ジョン・ウェインが70年代アウトロー刑事アクションの波に乗って主演した作品。同じ時期にハックマン演じるポパイ・ドイルもフランスに行ってるから、アメリカの暴力刑事が外国にやたら迷惑かけた年なんですな1975年って。

「ブラニガン」がダーティハリーやフレンチコネクションなどと違う点は、ユーモアが冴えているとこ。スワン警視長役のリチャード・アッテンボローが最大の功労者で、気取って礼儀正しい感じで出てきたと思ったらいつしかブラニガンに感化され、パブで大暴れしたり暴力尋問したりとノリノリでしたね。このパブシーンがスゲェお馬鹿で、乱闘中にビール飲みに入店した客が二度顔面を殴られ外に出され、挙句に一斉検挙シーンで一番最初に逮捕されるという気の毒さが俺の笑いのツボにハマりました。

海外出張もののお約束としてカルチャーギャップシーンがありますけど、面白かったのが、車載電話で女刑事ジェニーが多忙のため恋人とのデートをキャンセルする場面。すかさずブラニガンが「モンキーレンチ」と口にすると、意味のわからないジェニーが「スパナのこと?」と訊きます。モンキーレンチはスラングで〈物事が進まない・順調にいかない〉の意味ですが、アメリカの独特の言い回しなのかな。一つ勉強になりました。

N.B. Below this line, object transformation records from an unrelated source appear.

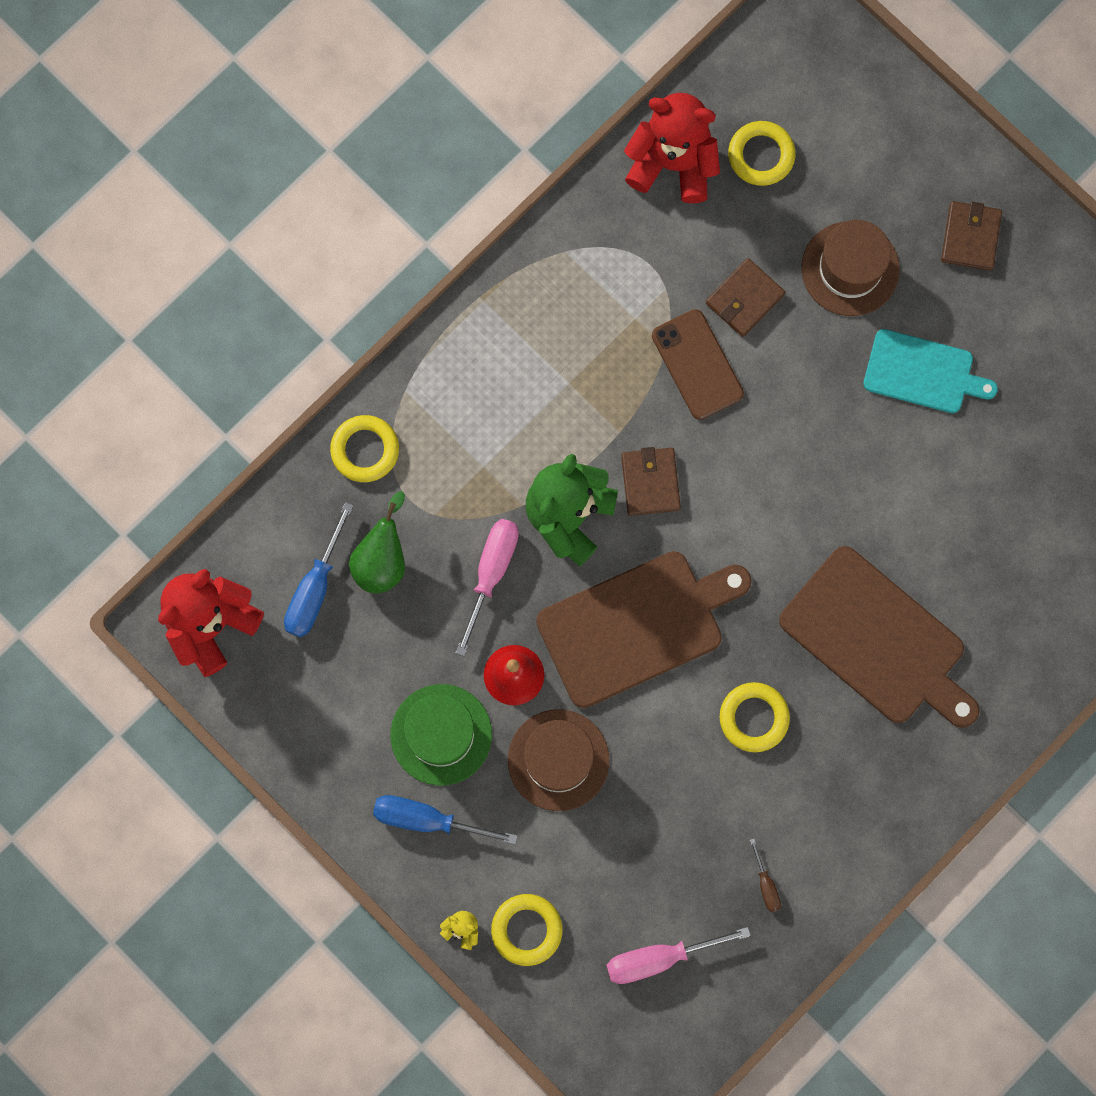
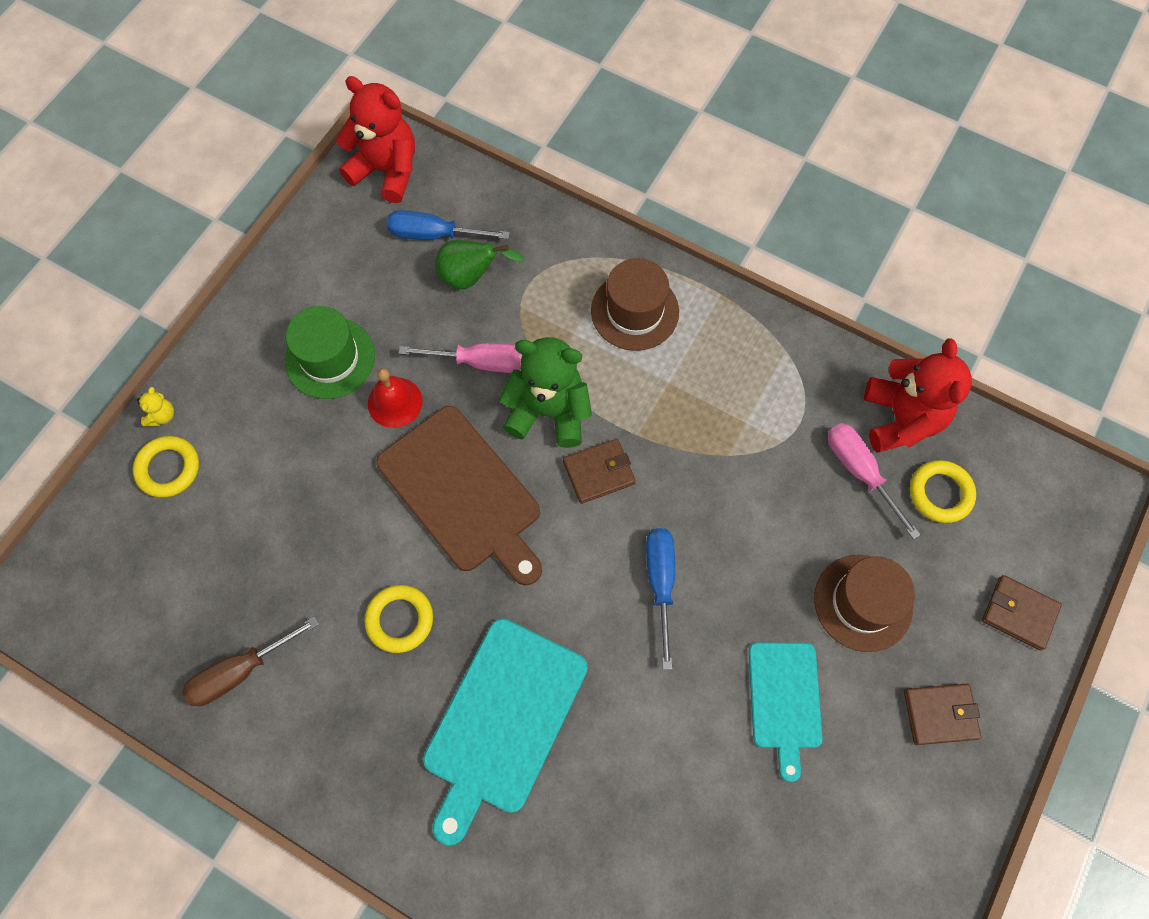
camera: 75 degrees right, 10 degrees down
yellow ring [330,415,399,482] -> none
blue screwdriver [373,795,518,845] -> blue screwdriver moved to [646,528,675,670]
brown hat [508,709,609,811] -> brown hat moved to [591,258,679,351]
pink screwdriver [606,927,751,984] -> pink screwdriver moved to [828,423,921,539]
brown phone [652,309,744,420] -> none
brown wallet [706,258,785,337] -> brown wallet moved to [982,575,1062,650]
brown screwdriver [750,839,781,912] -> brown screwdriver [182,616,319,706], size x1.94
brown cutting board [779,546,980,728] -> turquoise cutting board [423,618,588,846]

ガンマニア的には2丁に注目。まずはブラニガンが愛用し、イギリスに来てるのに意地でも手放さなかったリボルバー。昔レンタルビデオで見た時は普通にコルトパイソンだと思ったんだけど、いくら大男ウェインでも少々小さすぎないかと不思議に感じてました。これパイソンじゃなくてダイヤモンドバックなんですよね。スワン警視長が「腰の38口径を預かりますよ」とブラニガンに言うシーンがあって、「ん、357口径じゃないの?」と疑問に思った人もいるのでは。パイソンは357弾が撃てるけど、ダイヤモンドバックは38スペシャルなんですよね。
しかしスワン警視長、ホルスターからグリップしか出てないのによくダイヤモンドバックって見破ったなぁ。相当なガンマニアか?

もう一丁が、殺し屋ゴーマンが使うモーゼルM712シュネルフォイヤー。お馴染みモーゼルミリタリ風の外観に大袈裟なデカいマガジンがついた奴ですね。こいつのフルオートシーンがしっかりアップで見られるので、モーゼル好きはマストな映画と言えますね。


キャスト的に注目してほしいのは、殺し屋ゴーマンが前金を受け取るフランス語教室で抱く娼婦。これイギリス以外では無名だったレスリー・アン・ダウンなんです。「ハノーバーストリート」主演の5年前ですね。超綺麗なのでお見逃しなく。